I had a different set of resolutions in 2019. I kept those resolutions and it made my gardens more enjoyable. Other Western New York gardeners shared what they were planning to do, too, so make sure you read the comments on that previous article to get some inspiration.

What are your gardening resolutions for 2023? Please leave a comment below.

22 Comments on “Here are my gardening resolutions for 2023–what are yours?

  1. I need to cut back on some garden areas. I currently have 9 separate gardens on 2 acres of land and that takes a lot of edging as well as weeding. When you are younger it’s fine but as you age everything takes more time and energy. I also volunteer in 3 other local park gardens.
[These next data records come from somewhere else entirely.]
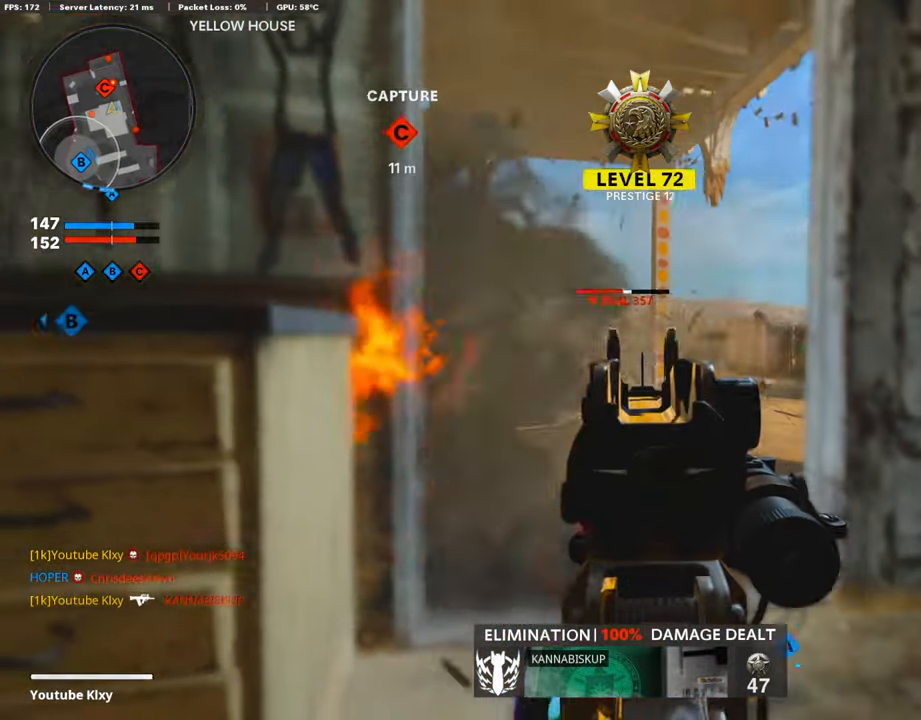
{"buttons": ["L1", "R1"], "left_stick": "center", "right_stick": "left", "events": [[17, "R3", "down"], [17, "right_stick", "center"], [488, "R3", "up"], [488, "right_stick", "left"]]}
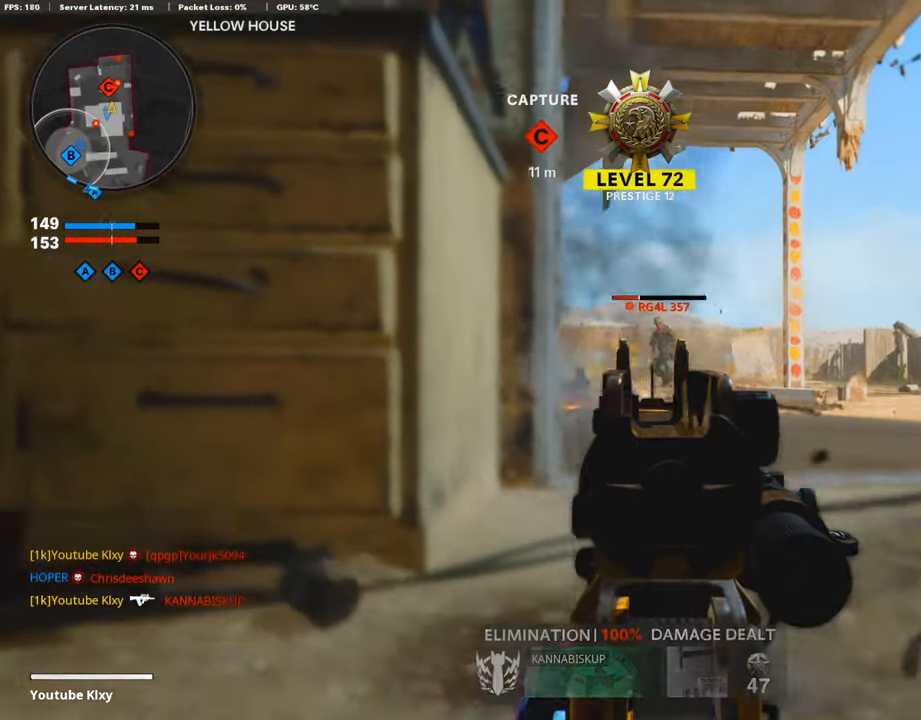
{"buttons": [], "left_stick": "down-left", "right_stick": "left", "events": [[16, "right_stick", "center"], [420, "SQUARE", "down"], [470, "L1", "up"], [487, "CROSS", "down"], [487, "left_stick", "down-left"], [504, "CROSS", "up"], [504, "R1", "up"], [504, "SQUARE", "up"], [504, "right_stick", "left"]]}
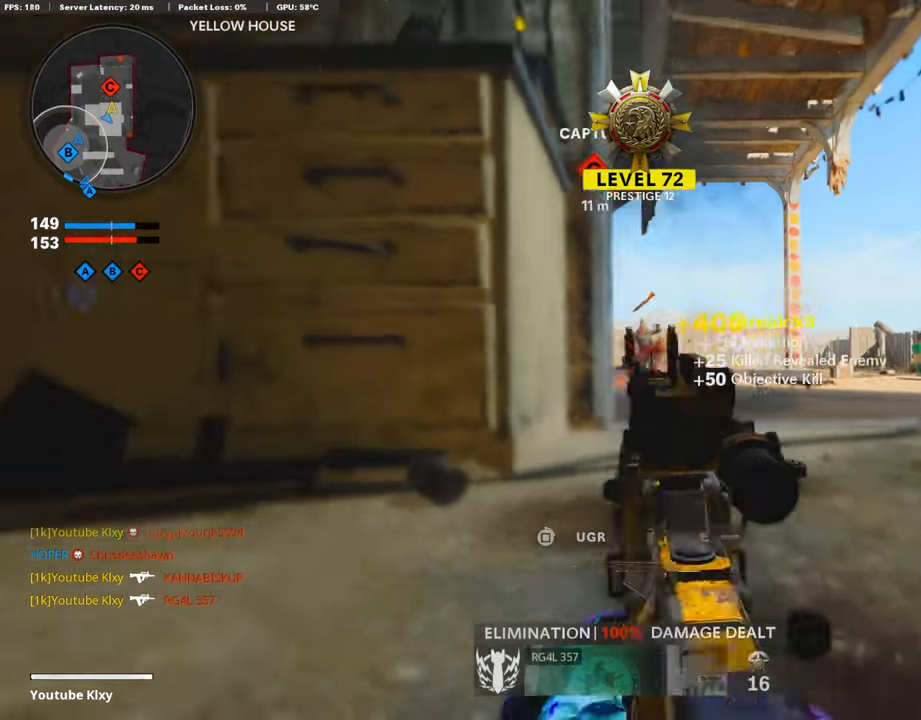
{"buttons": ["L3"], "left_stick": "up-left", "right_stick": "center", "events": [[101, "left_stick", "up-left"], [134, "L3", "down"], [218, "right_stick", "center"], [302, "L3", "up"], [453, "L3", "down"]]}
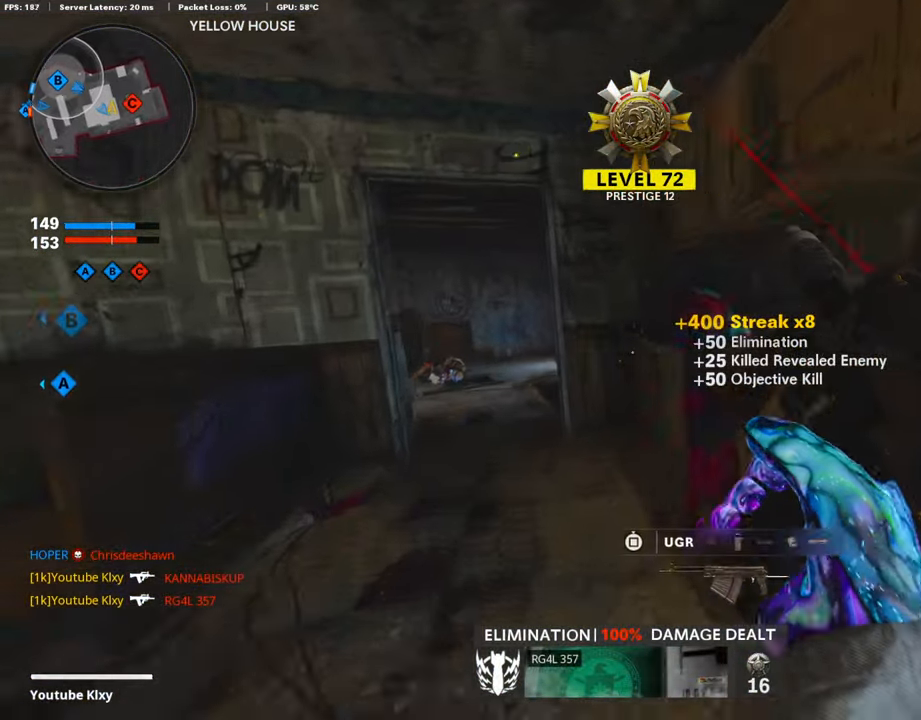
{"buttons": ["L3"], "left_stick": "up-left", "right_stick": "center", "events": []}
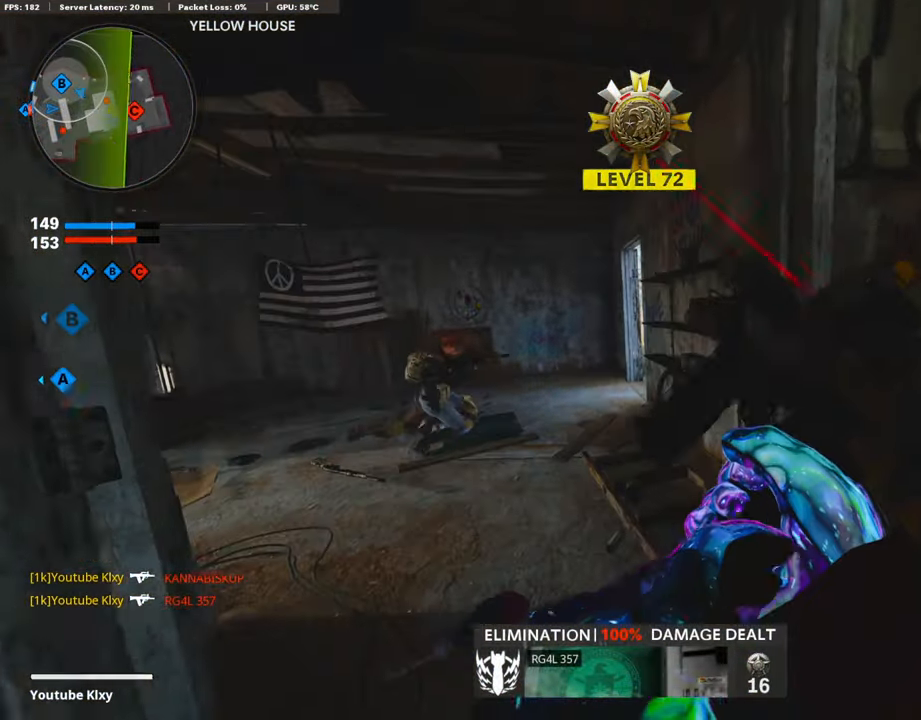
{"buttons": ["L3", "R3"], "left_stick": "up-left", "right_stick": "right", "events": [[420, "right_stick", "right"], [471, "R3", "down"]]}
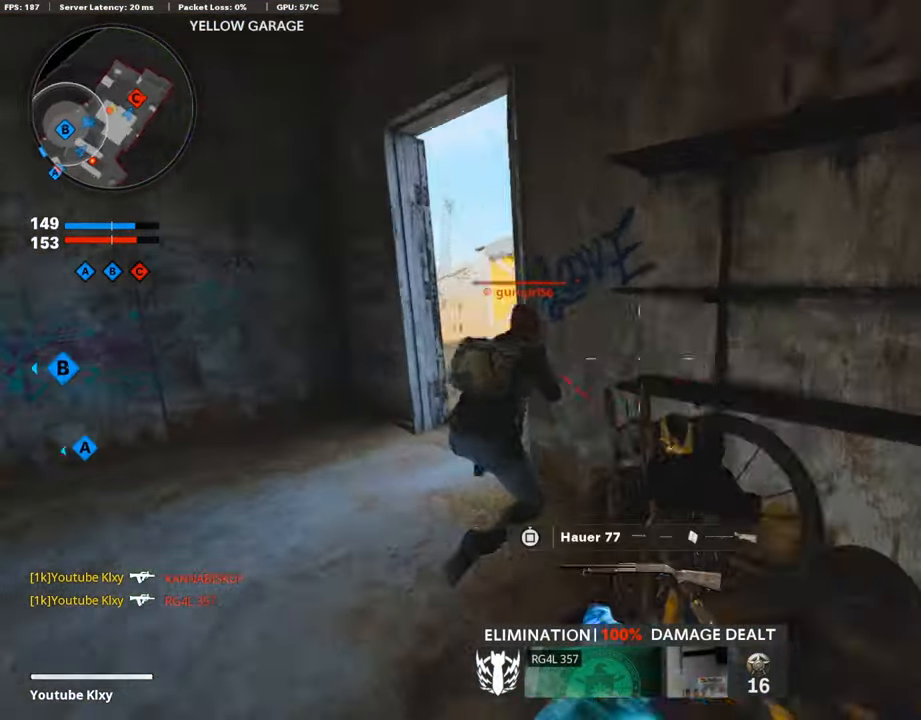
{"buttons": ["L1", "R1"], "left_stick": "right", "right_stick": "right", "events": [[17, "right_stick", "center"], [135, "L3", "up"], [135, "R3", "up"], [135, "right_stick", "left"], [185, "R1", "down"], [185, "right_stick", "center"], [236, "L1", "down"], [236, "right_stick", "right"], [286, "left_stick", "up-right"], [370, "left_stick", "right"]]}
  2. I plan to develop areas of milk weed where I have tired old plants.
    It’s time to begin replacing some grass areas with clover or wildflowers.
    I learned lessons from that drought last year and intend to monitor watering.
    Just try harder.

  3. Plant more intentionally.
    2 areas of the pool gardens need redoing.
    3 Visit more gardens during July Open Gardens. There are many new ones this year.

  4. I’m going to find a way to increase curb appeal, since my very sweet neighbors with 2 young children have purchased a camper and parked it on the edge of our front yard, blocking the view of our gardens.

  5. I want to learn more about drying all the beautiful plants in my garden and using them as gifts. I’ll grow more that are suitable for drying. I’m enjoying reading seed catalogues right now!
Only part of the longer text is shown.